▶ Stated goal 1: Retype the lines of the rows below, starting at the line that contains "order: Coleoptera" and ending at the last line of the rows. Leave the pictures out of your answer.

▶ Document excerpt:
━━━
The House of Godwin was an Anglo-Saxon family and one of the leading noble families in England during the last 50 years before the Norman Conquest.  Its most famous member was Harold Godwinson, king of England for nine months in 1066.

The founder of the family's greatness, Earl Godwin, was raised from comparative obscurity by king Cnut and given the earldom of Wessex around the year 1020.  He retained his position during the reigns of Cnut's sons Harold Harefoot and Harthacnut, and consolidated it when king Edward the Confessor conferred earldoms on Sweyn and Harold, Godwin's two eldest sons by his Danish wife, Gytha.  The family survived a short-lived attempt by the king to exile them.  After Godwin's death his sons held the earldoms of Wessex, East Anglia, and later Northumbria; Harold in particular became the most powerful man in England, eclipsing the power of the king.  When Edward the Confessor died childless in 1066 he was succeeded by Harold Godwinson.  Harold gained a great victory over the Norwegian invader Harald Hardrada and his own estranged brother Tostig Godwinson at the battle of Stamford Bridge.  Three weeks later, with his defeat and death at the battle of Hastings, Anglo-Saxon self-rule came to an end.  Later generations of the family were scattered around northern Europe, one branch prospering in Norway and furnishing that country with one of its kings, Inge II, and a pretender to the throne, Skule Bårdsson.  Through female lines the Godwin family are ancestors of royal houses across Europe.

Origins 

Godwin, Earl of Wessex, after whom the family is named, was the son of one Wulfnoth, probably to be identified with Wulfnoth Cild, a Sussex thegn who in 1009, having been accused of unspecified crimes, deserted the service of the English king Æthelred the Unready along with a fleet of twenty ships.  Wulfnoth Cild may also have been father of Ælfwig, abbot of New Minster, who died at the battle of Hastings, and of a daughter called Æthelflaed; he is known to have died by 1014.  The writer Alfred Anscombe claimed a lineage for this Wulfnoth stretching back through Æthelmær the Stout and the chronicler Æthelweard to king Æthelred I of Wessex, which would make the house of Godwin a branch of the house of Cerdic; but most historians are skeptical of this theory and treat Wulfnoth's ancestry as unknown.
━━━
▶ Data for the task:
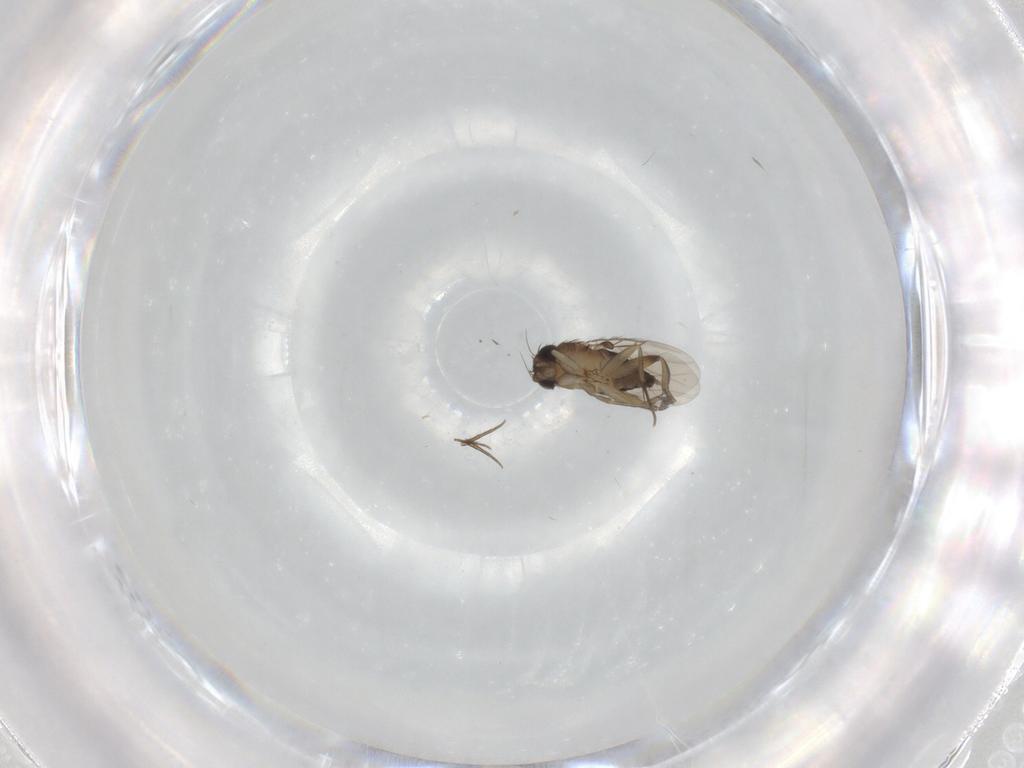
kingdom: Animalia
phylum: Arthropoda
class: Insecta
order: Diptera
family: Phoridae
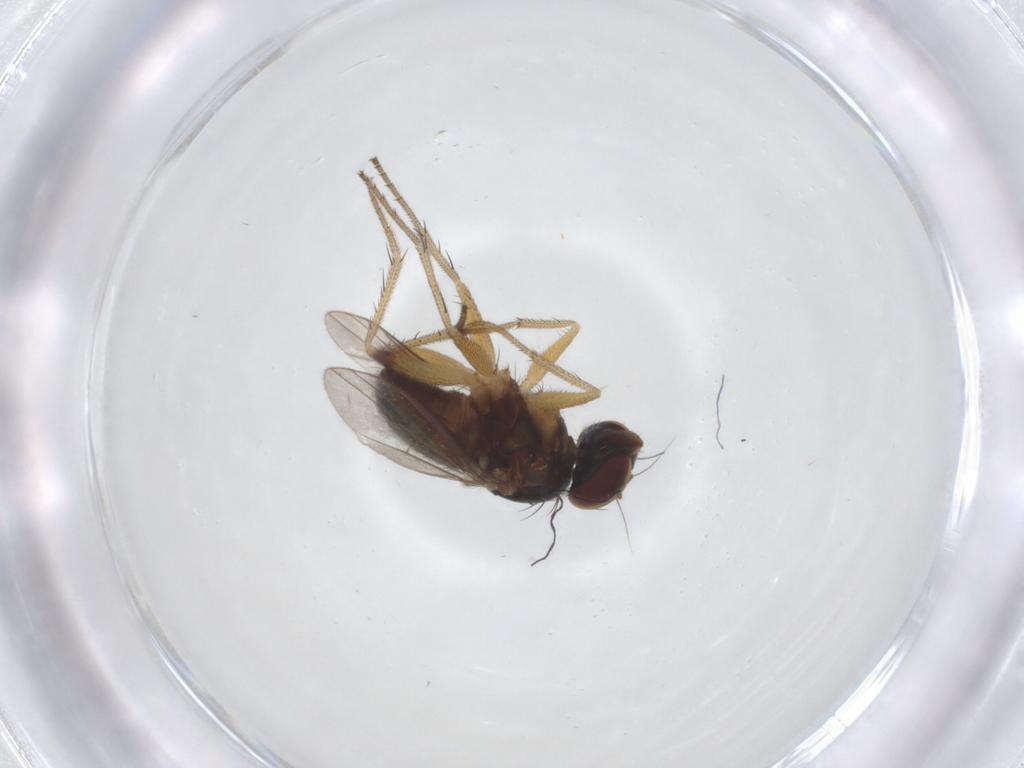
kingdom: Animalia
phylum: Arthropoda
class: Insecta
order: Diptera
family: Dolichopodidae
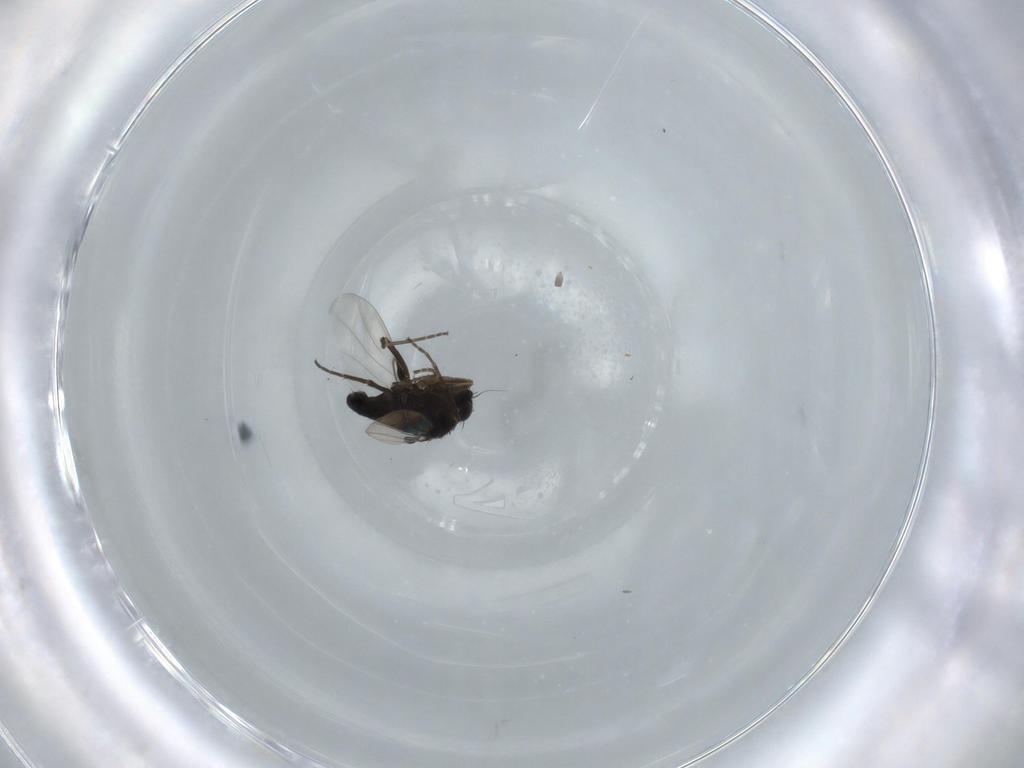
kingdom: Animalia
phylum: Arthropoda
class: Insecta
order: Diptera
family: Phoridae
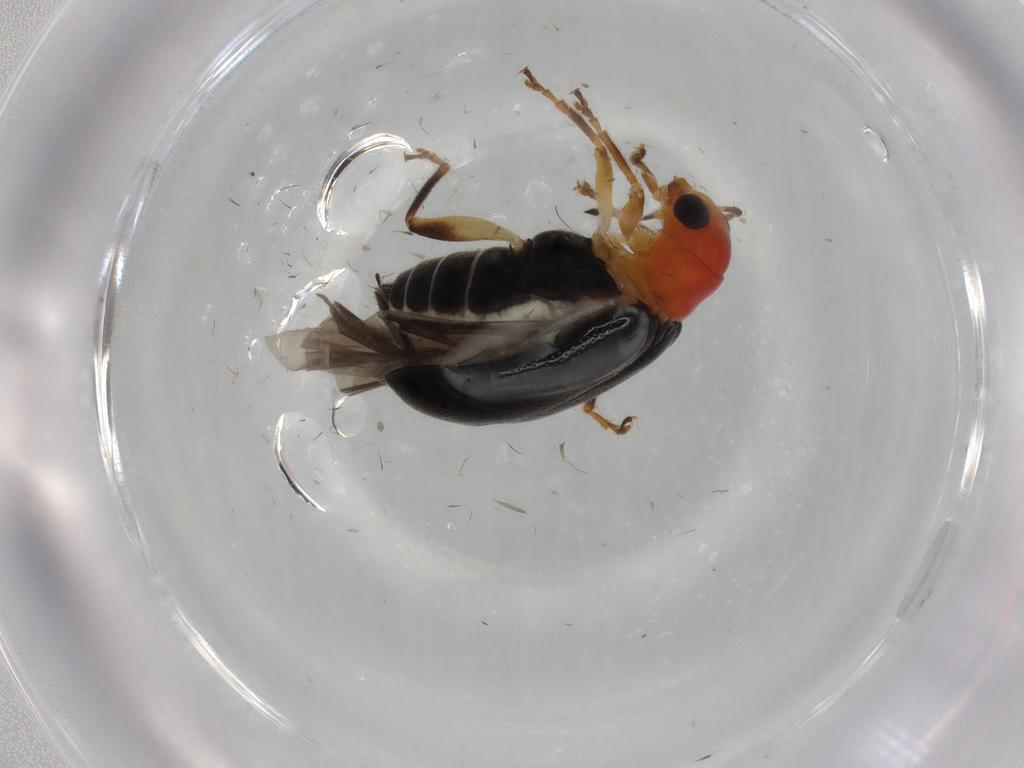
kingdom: Animalia
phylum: Arthropoda
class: Insecta
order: Coleoptera
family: Chrysomelidae
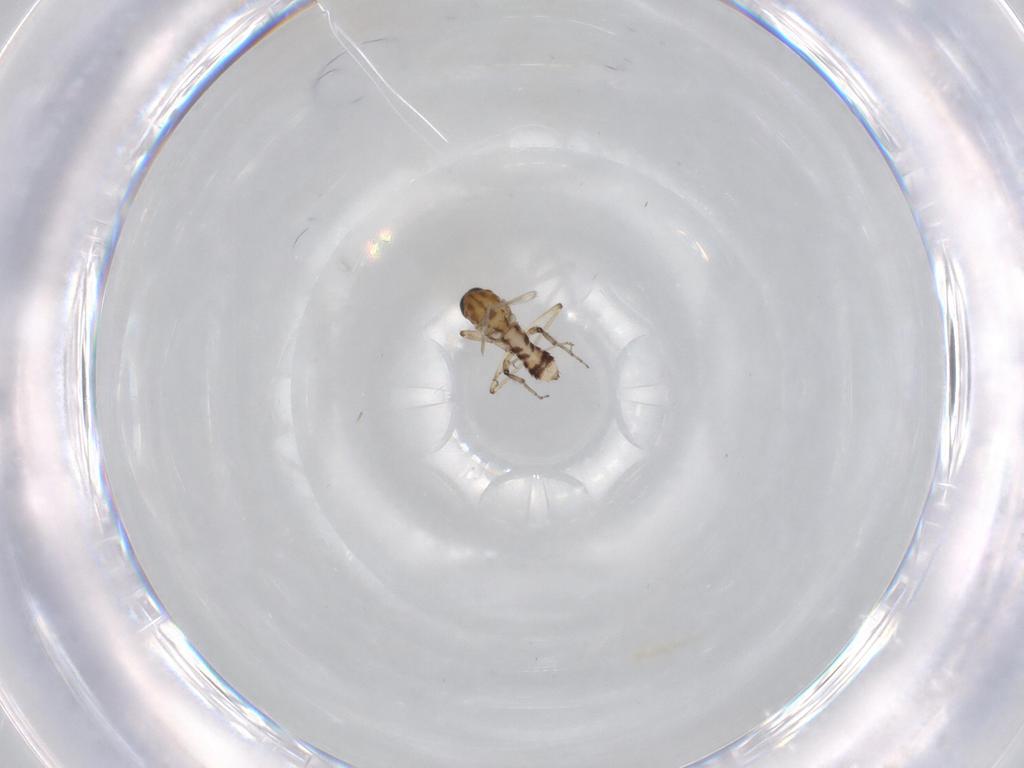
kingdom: Animalia
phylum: Arthropoda
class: Insecta
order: Diptera
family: Ceratopogonidae
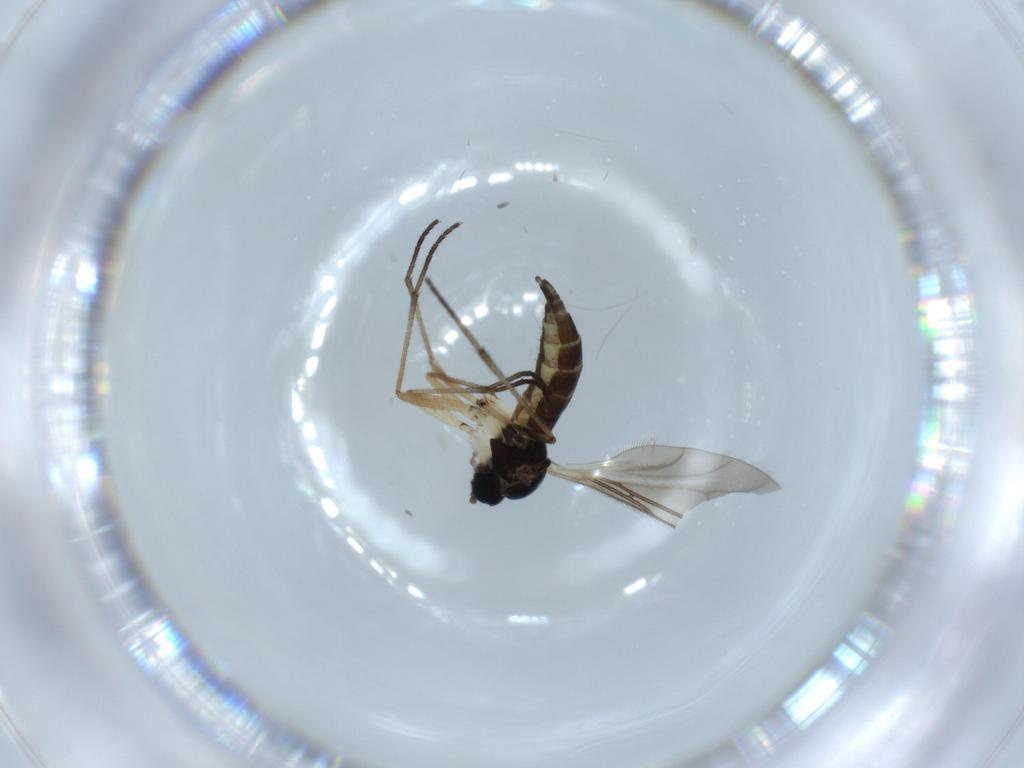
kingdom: Animalia
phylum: Arthropoda
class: Insecta
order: Diptera
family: Sciaridae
━━━
▶ Stated goal 2: Echo the passage about the House of Godwin above word for word, starting at "Godwin, Earl of" and ending at "ancestry as unknown.".

▶ Complete answer 1:
order: Coleoptera
family: Chrysomelidae
kingdom: Animalia
phylum: Arthropoda
class: Insecta
order: Diptera
family: Ceratopogonidae
kingdom: Animalia
phylum: Arthropoda
class: Insecta
order: Diptera
family: Sciaridae

▶ Complete answer 2:
Godwin, Earl of Wessex, after whom the family is named, was the son of one Wulfnoth, probably to be identified with Wulfnoth Cild, a Sussex thegn who in 1009, having been accused of unspecified crimes, deserted the service of the English king Æthelred the Unready along with a fleet of twenty ships.  Wulfnoth Cild may also have been father of Ælfwig, abbot of New Minster, who died at the battle of Hastings, and of a daughter called Æthelflaed; he is known to have died by 1014.  The writer Alfred Anscombe claimed a lineage for this Wulfnoth stretching back through Æthelmær the Stout and the chronicler Æthelweard to king Æthelred I of Wessex, which would make the house of Godwin a branch of the house of Cerdic; but most historians are skeptical of this theory and treat Wulfnoth's ancestry as unknown.